Having moved to Paris to study anthropology in university, Paul occasionally returns to his hometown to see his friends and siblings and before long, his sweetheart, the beautiful blonde Esther (Lou Roy-Lecollinet), who is still in high school. Esther is the object of every boy’s affection, and she knows it. But she admires Paul’s bashfulness, openness, and witty remarks. The film chronicles their relationship, which starts as a sweet and tentative first love and lasts years until it exhausts them both.
Desplechin shoots their courtship and love scenes with remarkable tenderness. In the beginning, Paul can hardly believe Esther has taken an interest in him. Desplechin makes her seem elusive and unattainable by having her speak in tight closeups with deep red lips, as if she could be talking to anyone, but mesmerizing enough to allow Paul to believe she’s only talking to him. As the years wear on, the long distance relationship takes its toll. They each take lovers to fill the absence, a particularly painful fact for Paul as Esther often chooses his closest friends. Paul becomes increasingly invested in his studies and future while Esther has little ambition but to be with him: her dependence on him is burdensome.

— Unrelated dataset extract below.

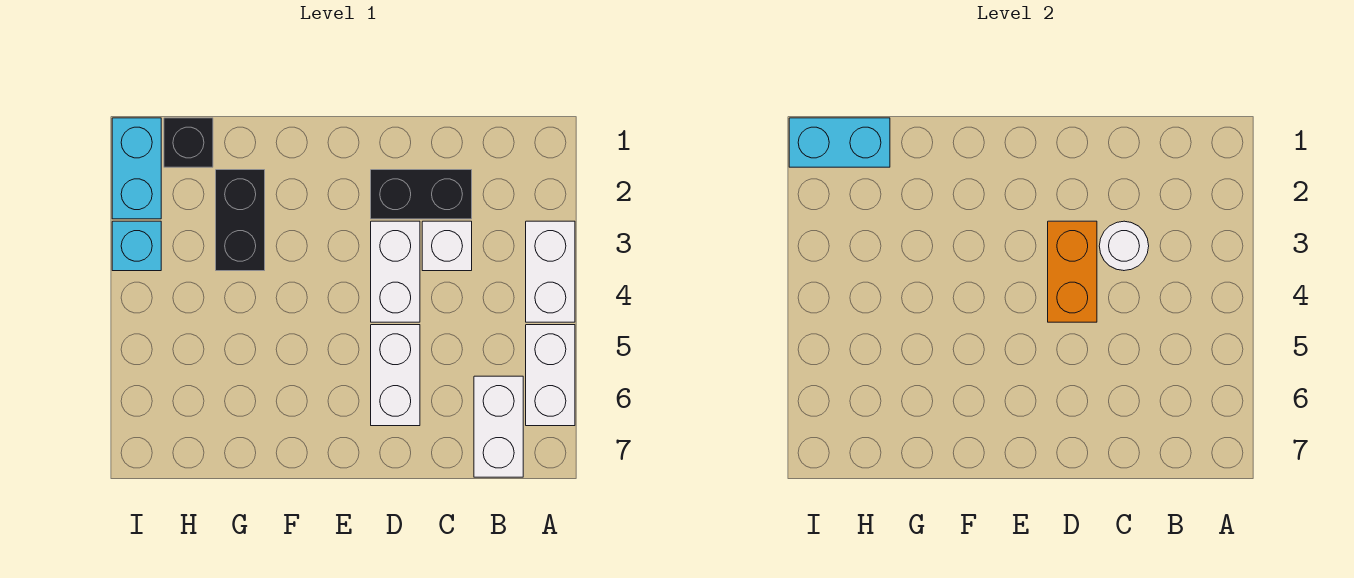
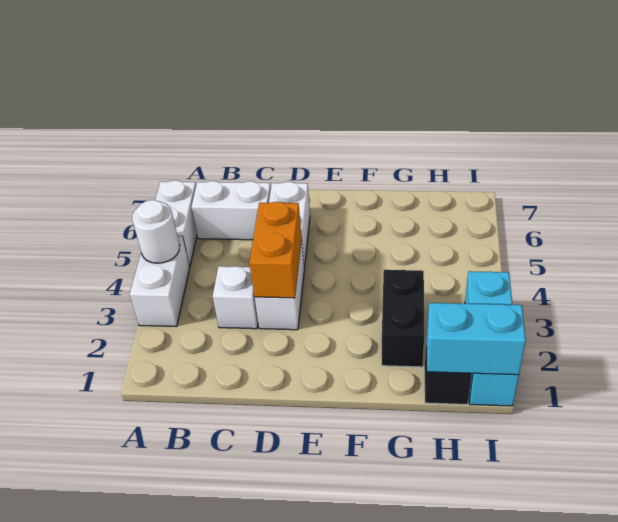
white 1x2 brick [474,376,523,477] -> white 1x2 brick turned to [191,181,271,240]
black 1x2 brick [371,170,472,219] -> none
white 1x1 round brick [1099,221,1149,271] -> white 1x1 round brick moved to [132,200,180,263]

It’s here that their relationship becomes distasteful. The more we see Paul succeed academically, the more it seems that his only interest in Esther is for her looks and the status that gives him. Esther proclaims she’s stupid in a blasé fashion, and Paul responds, excitedly, that he doesn’t like smart girls. He’s being serious, too, and I started gagging. Worse, Esther is set up as a fantasy and a cypher, without explicitly dealing with how that’s problematic. Yes, we remember things from our youth with nostalgia and romanticism, but Esther seems wholly without agency or personality, aside from the fact that she’s headstrong and willing to give boys a hard time. Years later, Paul is still under Esther’s spell: she’s the one that got away that he never got over. By the end, he seems pathetic, and she seems like an insulting version of the idealized woman.
Given how much Esther’s body is worshipped by the camera, from her milky nude skin to her golden hair set against her red coat and red lips, it starts to feel more like objectification than merely a conduit for Paul’s lustful admiration. While the film is thoroughly engaging and beautiful throughout, the mark of a gifted craftsman, its problematic ideas about men and women become harder to overlook. The sheer excitement I felt at the beginning of the story of Paul’s first love was replaced by frustration by the time it was through — terrific filmmaking lavished on a story that’s so very outdated.